Both Daniel Peña and Amber Martin said they came into the May 7 finals of the third annual University of San Diego $10,000 Business Plan Competition with something to prove — to themselves and to others.
Peña, a senior business finance major, was one of three competitors in the undergraduate division. He said his biggest challenge was to fine tune his 15-minute oral presentation for four professionals serving as judges and to be prepared to answer their questions — especially the ones he wasn’t expecting.
Martin, an MBA student studying corporate social responsibility and international business, finished last out of the four presenters in the graduate division’s preliminary round back in April. Knowing she needed a new approach, she rededicated herself for the final round. “I took all the feedback I got from the (preliminary) judges and I applied everything. I narrowed the scope. My business plan was 100 percent different.”
Their respective plans for success worked. Peña, touting his business, Perfectna FX, claimed the top prize of $2,250 out of a possible $5,000 in the undergraduate pool. Martin, speaking on behalf of ATLAS Fitness Systems, earned $2,000 to claim the graduate division.
The business plan competition, run by Helder Sebastiao, assistant professor of management in the School of Business Administration, gives students a real-world experience. They first develop a business plan for a venture they’re interested in launching and then they go through the steps necessary to present their plan to potential investors.
They are judged by businesspeople from the local, state and national level for the preliminary round and, a few weeks later, get a new group of judges for their final presentations. This year’s finals judges were Tom Breitling ‘90, Jon Carder, Andy Laats and Michael Gallegos (top picture, left to right with Peña, center) for the undergraduate division and Gallegos, Bruce Doyle and Brian Sagi for the graduate division.
Peña’s business, according to his website, is “a Foreign Exchange trading company that targets top international FOREX trading professionals and connects them with everyday investors through the Perfectna FX network.” His company’s ultimate goal is “empowering everyday investors to invest logically.”
Peña, who transferred to USD from San Diego Mesa College and will graduate in fall 2010, said his company has a Facebook fan page and a Twitter account. Peña is aiming for an official business launch in January.
Martin’s business pitch for ATLAS Fitness Systems focused on a nutrition and fitness tracking system that targets personal trainers. The tracking system features a portal and specially designed computer “fit” chip to help trainers track their clients’ progress.
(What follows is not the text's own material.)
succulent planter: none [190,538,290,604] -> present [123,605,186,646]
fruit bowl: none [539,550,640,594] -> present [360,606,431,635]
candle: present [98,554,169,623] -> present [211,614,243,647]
Despite winning the competition, Martin said everything she learned from the experience made her realize that there’s more work ahead. “It was all useful,” she said. “Even though I thought I did well in my presentation, I’m not done. I want to make more changes.”
Speaking of changes, Sebastiao said the business plan competition schedule will be different in 2010-11. He announced plans to split up the event with graduate student teams doing the competition this fall and undergraduates competing next spring.
The remainder of this year’s $10,000 prize money, donated by local entrepreneurs Roger and Judy Benson, parents of a USD graduate alumnus, was handed out as follows: Undergraduate Division: Kelsey Tribes, Champagne Salon and Lounge, $1,500; Adam Tydingco and Philip Yoo, STS Consulting, $1,250. Graduate Division: A three-way tie for second place resulted in the awarding of $1,000 each to Cowanis Duckett of Royal GEM, Inc., Jerry Lang of RaptorCom and Tim Kazules of West Coast Beer Events.